(Excerpted text)

And, of course, it's highly flammable and will burn like hell if ignited. It sticks to everything, so it's much more of a fire hazard than gasoline, which is already quite a fire hazard.

Chiu ChunLing said...

Yes, though you may want to use an additional solvent. There are a number of other thickening agents which can make something a good bit stickier than just gasoline but no less flammable. You can even use food products like a mixture of flour and sugar with gasoline.

Another place to put some improvement is into the delivery system. You can make a pretty reasonable compressed air cannon with plumbing supplies and a compressor, and use a wad to reliably launch bottles.

But against modern personal and vehicle armor, improvements on such basic incendiaries may be of limited use. I think the point is that there are things which can be improvised which will allow determined resistance to counter what would otherwise seem insuperable advantages in materiel. Modern vehicles may not have the same exploitable weakness in their ventilation systems, but as a whole the enemy is certain to have weak points...especially since they won't have any 'rear'.

Sean said...

Both US Rangers, and SF trained me and mine to use Tide, or any other washing powders to mix with gasoline to make Molotov Cocktails. Needs to set a while to avoid making it slippery. The SF said in a pinch, plain old dirt will work as the thickening agent. Tanks can also be made uninhabitable by throwing bleach on them, or sodium hypochlorate (pool chemicals) and they also disable engines. Ammonia will clear a barracks, motor pool, or a vehicle, full strength.

Anonymous said...

I've learned that "Ivory Snow Flakes" (or just shred bar soap with a cheese grater) can be stirred into gasoline in a double boiler over an electric heat (no open flames, please) will make a Jim-Dandy napalm..But like most things, desperation will be the mother of invention

Anonymous said...

Maximum effective range 20 feet (if it works) with a 50-50 chance of giving yourself third degree burns. It takes about twenty of them in the hands of men with NO fear of death to knock out ONE APC. Favorite weapon of 18 year old BLM and communist rioters. ---Ray

Anonymous said...

As Mike has said before, there are no outmoded weapons, only outmoded tactics.

(End Excerpted text)
(Extracted data)

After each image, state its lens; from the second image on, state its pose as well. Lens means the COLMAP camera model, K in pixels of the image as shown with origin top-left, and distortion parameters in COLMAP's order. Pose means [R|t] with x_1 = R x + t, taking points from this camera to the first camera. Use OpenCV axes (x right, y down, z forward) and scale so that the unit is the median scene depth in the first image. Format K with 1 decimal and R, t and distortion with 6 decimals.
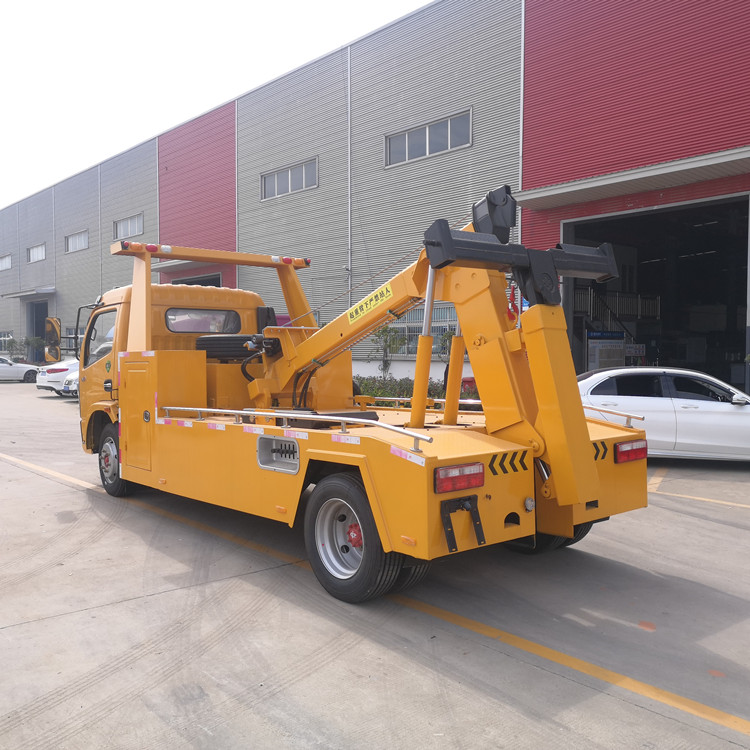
lens RADIAL K [[755.9, 0, 375.0], [0, 755.9, 375.0], [0, 0, 1]] dist [0.036861, -0.015078]
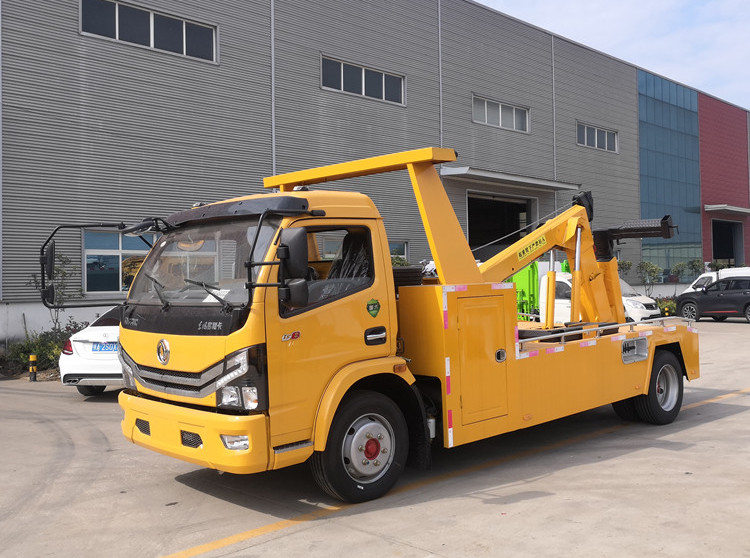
lens RADIAL K [[733.6, 0, 375.0], [0, 733.6, 279.0], [0, 0, 1]] dist [0.048392, -0.009725]
pose [[-0.055033, 0.001049, 0.998484, -0.611391], [0.044846, 0.998993, 0.001423, -0.023485], [-0.997477, 0.044857, -0.055025, 0.626783]]
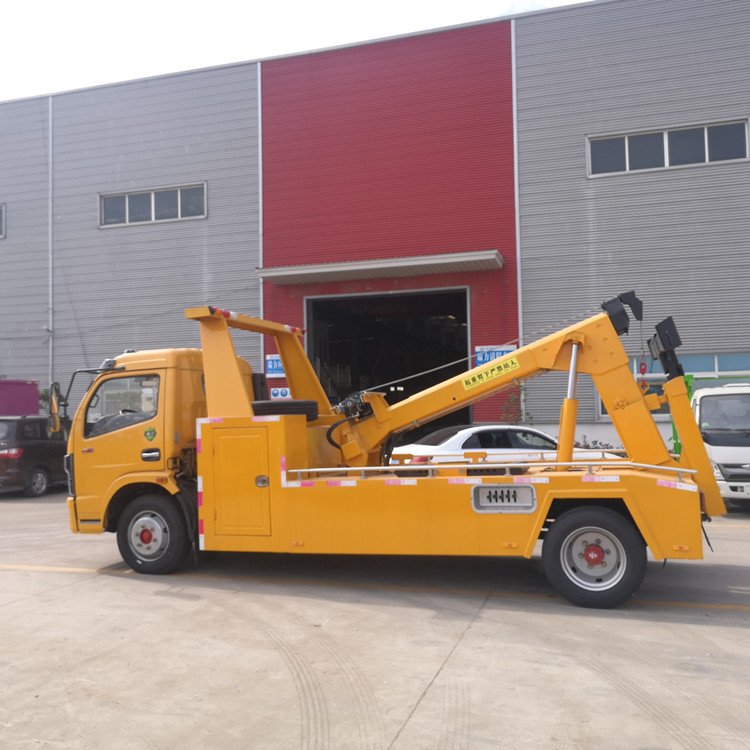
lens RADIAL K [[760.6, 0, 375.0], [0, 760.6, 375.0], [0, 0, 1]] dist [0.017331, -0.007305]
pose [[0.850272, 0.011825, 0.526211, -0.370542], [0.034116, 0.996407, -0.077516, -0.001410], [-0.525237, 0.083862, 0.846814, 0.030535]]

(End Extracted data)

→ **Using the information**
- A) Repeat the comment thread word for word from "Another place to" to "Sean said...".
- B) In the comment thread, what is Mike reported to have said before?
Answer using only the comment thread, not the lines.

→ **Task responses**
- A)
Another place to put some improvement is into the delivery system. You can make a pretty reasonable compressed air cannon with plumbing supplies and a compressor, and use a wad to reliably launch bottles.

But against modern personal and vehicle armor, improvements on such basic incendiaries may be of limited use. I think the point is that there are things which can be improvised which will allow determined resistance to counter what would otherwise seem insuperable advantages in materiel. Modern vehicles may not have the same exploitable weakness in their ventilation systems, but as a whole the enemy is certain to have weak points...especially since they won't have any 'rear'.

Sean said...

- B) There are no outmoded weapons, only outmoded tactics.